Add the following to the Plugin class.

    def _get_plugin_command(self, i):
        """Get command to call an external process for the i-th tilt series"""
        cmd = [
            "plugin",
            "-input",
            self.params["Plugin_setup"]["input_mrc"][i],
            "-output",
            self.params["Plugin_setup"]["output_mrc"][i],
            "-tiltangle",
            self.params["Plugin_setup"]["tilt_angles"][i],
            "-choice",
            self.params["Plugin_setup"]["choice]
        ]
        
        return cmd

We also want to add the runner functions to the Plugin class.

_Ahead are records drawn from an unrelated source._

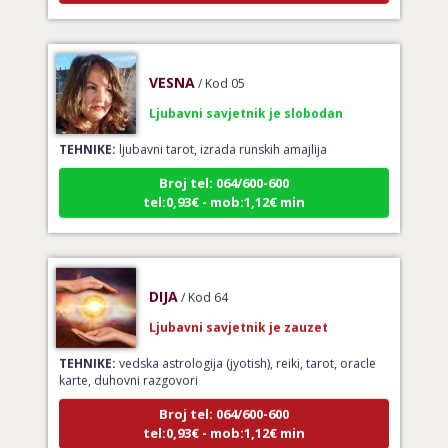
VESNA
/ Kod 05
Ljubavni savjetnik je slobodan
TEHNIKE:
ljubavni tarot, izrada runskih amajlija
Broj tel: 064/600-600
tel:0,93€ - mob:1,12€ min
DIJA
/ Kod 64
Ljubavni savjetnik je zauzet
TEHNIKE:
vedska astrologija (jyotish), reiki, tarot, oracle
karte, duhovni razgovori
Broj tel: 064/600-600
tel:0,93€ - mob:1,12€ min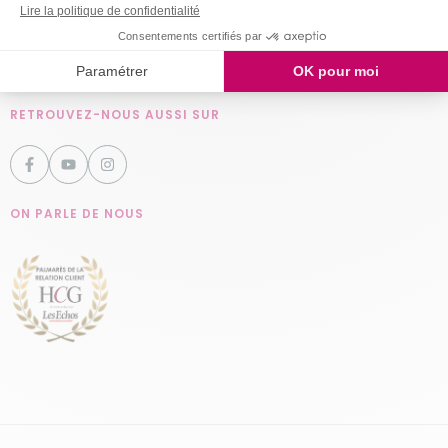
Rejoignez nos
talents !
Nos engagements RH
RETROUVEZ-NOUS AUSSI SUR
ON PARLE DE NOUS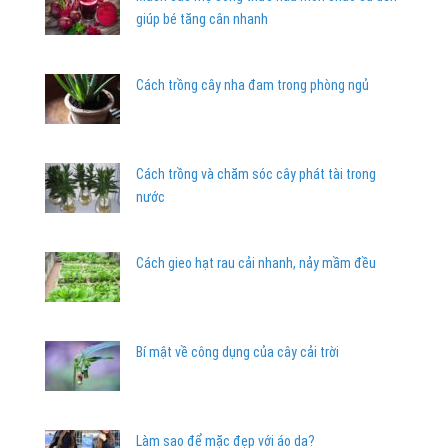
giúp bé tăng cân nhanh
Cách trồng cây nha đam trong phòng ngủ
Cách trồng và chăm sóc cây phát tài trong
nước
Cách gieo hạt rau cải nhanh, nảy mầm đều
Bí mật về công dụng của cây cải trời
Làm sao để mặc đẹp với áo da?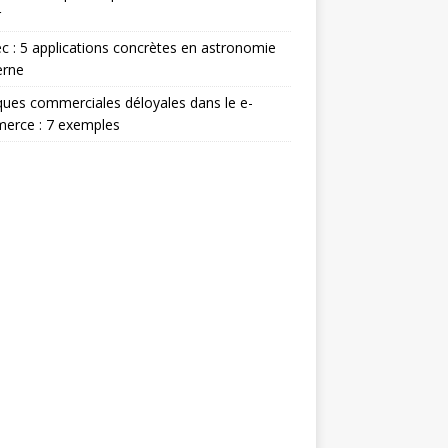
r
c : 5 applications concrètes en astronomie
rne
ques commerciales déloyales dans le e-
erce : 7 exemples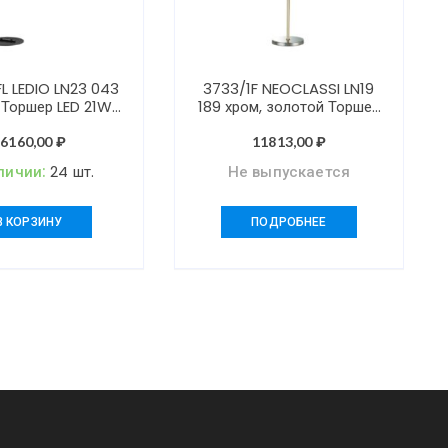
L LEDIO LN23 043
3733/1F NEOCLASSI LN19
 Торшер LED 21W
189 хром, золотой Торшер
00K 820Лм 220V
E27 1*60W 220V LORAINE
WES
16160,00
₽
11813,00
₽
личии:
24 шт.
Не выпускается
В КОРЗИНУ
ПОДРОБНЕЕ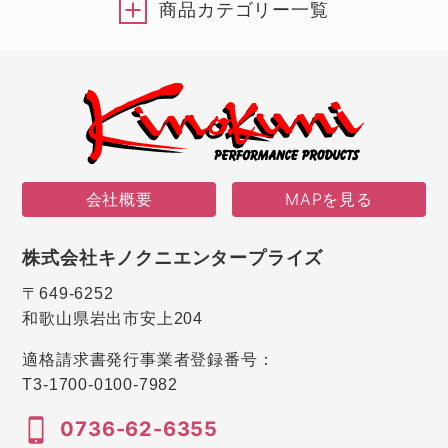
商品カテゴリー一覧
会社概要
MAPを見る
株式会社キノクニエンタープライズ
〒649-6252
和歌山県岩出市安上204
適格請求書発行事業者登録番号：
T3-1700-0100-7982
0736-62-6355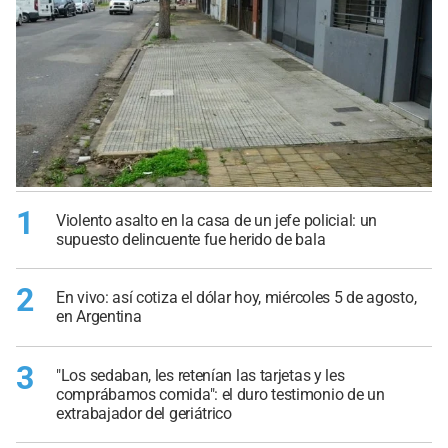
1
Violento asalto en la casa de un jefe policial: un
supuesto delincuente fue herido de bala
2
En vivo: así cotiza el dólar hoy, miércoles 5 de agosto,
en Argentina
3
"Los sedaban, les retenían las tarjetas y les
comprábamos comida": el duro testimonio de un
extrabajador del geriátrico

    def _run_plugin(self, i):
        """Run the plugin for the i-th tilt series"""
        cmd = self._get_plugin_command(i)
        plugin_run = subprocess.run(
            cmd,
            stdout=subprocess.PIPE,
            stderr=subprocess.STDOUT,
            encoding="ascii",
            check=True
        )
        self.logObj(plugin_run.stdout) # save stdout to log
    
    def run_plugin_all(self):
        for i, ts in enumerate(self.params["System"]["process_list"]):
            self._run_plugin(i)
        self.export_metadata()

    def export_metadata(self):
        yaml_file = self.proj_name + "_plugin_mdout.yaml"
        with open(yaml_file, "w") as f:
            yaml.dump(self.md_out, f, indent=4, sort_keys=False)

Lastly, we will add the run function to plugin.py, which is called by o2r.plugin.run.

def run():
    """
    Method to run plugin
    """
    # argparser to collect the project name
    parser = argparse.ArgumentParser()
    parser.add_argument("project_name",
                        type=str,
                        help="Name of current project")
    args = parser.parse_args()

    # Check if prerequisite files exist
    plugin_yaml_name = f"{args["project_name"]}_plugin.yaml"
    if not os.path.isfile(plugin_yaml_name):
        raise IOError("Error in Ot2Rec.main.run_plugin: plugin yaml file not found.")

    # Read in config and metadata
    plugin_config = prmMod.read_yaml(
        project_name=args.project_name,
        filename=plugin_yaml_name
    )

    # Create Logger object
    logger = logMod.Logger(log_path="o2r_plugin.log")

    # Create Plugin object
    plugin_obj = Plugin(
        project_name=args.project_name,
        params_in=plugin_config,
        logger_in=logger
    )

    # Run AreTomo commands
    plugin_obj.run_plugin_all()

Step 4: Add CLI binding

Lastly, add the plugin's entry points to setup.py to use it in the command line. In setup.py under entry_points, add:

"o2r.plugin.new=Ot2Rec.plugin:create_yaml",
"o2r.plugin.run=Ot2Rec.plugin:run",

Step 5: Share your plugin

If you'd like your plugin to be part of the public Ot2Rec, raise a pull request and we'll review your code and merge it if everything works well.